BEGIN DATA SUPPLIED
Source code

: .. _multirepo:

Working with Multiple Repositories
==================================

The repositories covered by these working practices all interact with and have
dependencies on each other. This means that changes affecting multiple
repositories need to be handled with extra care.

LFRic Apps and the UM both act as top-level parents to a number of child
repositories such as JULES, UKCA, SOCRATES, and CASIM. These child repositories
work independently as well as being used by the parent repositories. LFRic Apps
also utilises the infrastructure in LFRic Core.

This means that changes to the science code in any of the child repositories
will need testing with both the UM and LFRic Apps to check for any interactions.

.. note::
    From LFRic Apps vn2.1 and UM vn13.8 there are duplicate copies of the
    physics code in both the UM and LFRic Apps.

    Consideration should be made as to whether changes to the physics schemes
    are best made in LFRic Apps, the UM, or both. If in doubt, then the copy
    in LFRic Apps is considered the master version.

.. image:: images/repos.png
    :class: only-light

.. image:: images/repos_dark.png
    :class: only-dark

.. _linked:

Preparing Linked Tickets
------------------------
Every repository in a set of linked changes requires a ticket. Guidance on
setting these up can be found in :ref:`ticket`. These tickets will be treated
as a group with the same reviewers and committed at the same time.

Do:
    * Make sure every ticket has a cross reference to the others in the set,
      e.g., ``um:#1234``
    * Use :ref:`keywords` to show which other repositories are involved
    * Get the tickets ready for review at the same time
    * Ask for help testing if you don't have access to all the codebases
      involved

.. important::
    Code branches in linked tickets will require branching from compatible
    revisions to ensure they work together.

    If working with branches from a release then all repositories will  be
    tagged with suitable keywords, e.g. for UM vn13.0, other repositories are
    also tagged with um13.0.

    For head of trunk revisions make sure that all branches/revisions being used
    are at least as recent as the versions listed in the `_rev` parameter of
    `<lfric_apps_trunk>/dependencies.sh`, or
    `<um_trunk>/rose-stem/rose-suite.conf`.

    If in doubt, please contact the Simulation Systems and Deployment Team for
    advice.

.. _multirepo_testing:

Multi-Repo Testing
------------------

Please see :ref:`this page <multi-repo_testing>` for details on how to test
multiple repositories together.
END DATA SUPPLIED
BEGIN DATA SUPPLIED
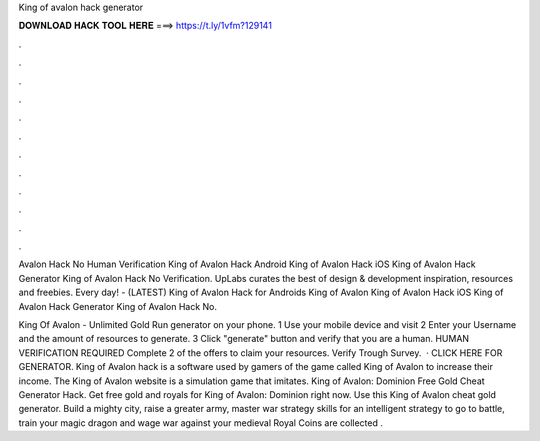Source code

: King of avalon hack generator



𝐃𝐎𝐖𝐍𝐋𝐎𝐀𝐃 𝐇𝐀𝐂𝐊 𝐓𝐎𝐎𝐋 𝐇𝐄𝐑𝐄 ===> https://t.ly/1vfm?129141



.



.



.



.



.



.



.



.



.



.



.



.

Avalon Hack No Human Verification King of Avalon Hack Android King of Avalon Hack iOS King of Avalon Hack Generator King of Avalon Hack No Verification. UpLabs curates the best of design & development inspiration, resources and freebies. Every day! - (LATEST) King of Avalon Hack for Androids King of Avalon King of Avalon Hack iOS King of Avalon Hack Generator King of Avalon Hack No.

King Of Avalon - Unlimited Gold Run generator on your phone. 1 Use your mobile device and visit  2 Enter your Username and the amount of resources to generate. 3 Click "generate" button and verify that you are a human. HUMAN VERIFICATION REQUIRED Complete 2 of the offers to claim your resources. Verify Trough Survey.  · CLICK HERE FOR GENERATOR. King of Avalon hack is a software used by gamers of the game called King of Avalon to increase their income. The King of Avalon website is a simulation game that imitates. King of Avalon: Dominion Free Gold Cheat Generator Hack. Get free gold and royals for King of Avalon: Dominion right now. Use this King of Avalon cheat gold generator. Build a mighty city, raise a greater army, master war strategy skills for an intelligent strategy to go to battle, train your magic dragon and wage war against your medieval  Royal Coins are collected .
END DATA SUPPLIED
- DIRECTIVE -
What lines above contain the word "image"? Please copy each one.

- PROBLEM SOLUTION -
.. image:: images/repos.png
.. image:: images/repos_dark.png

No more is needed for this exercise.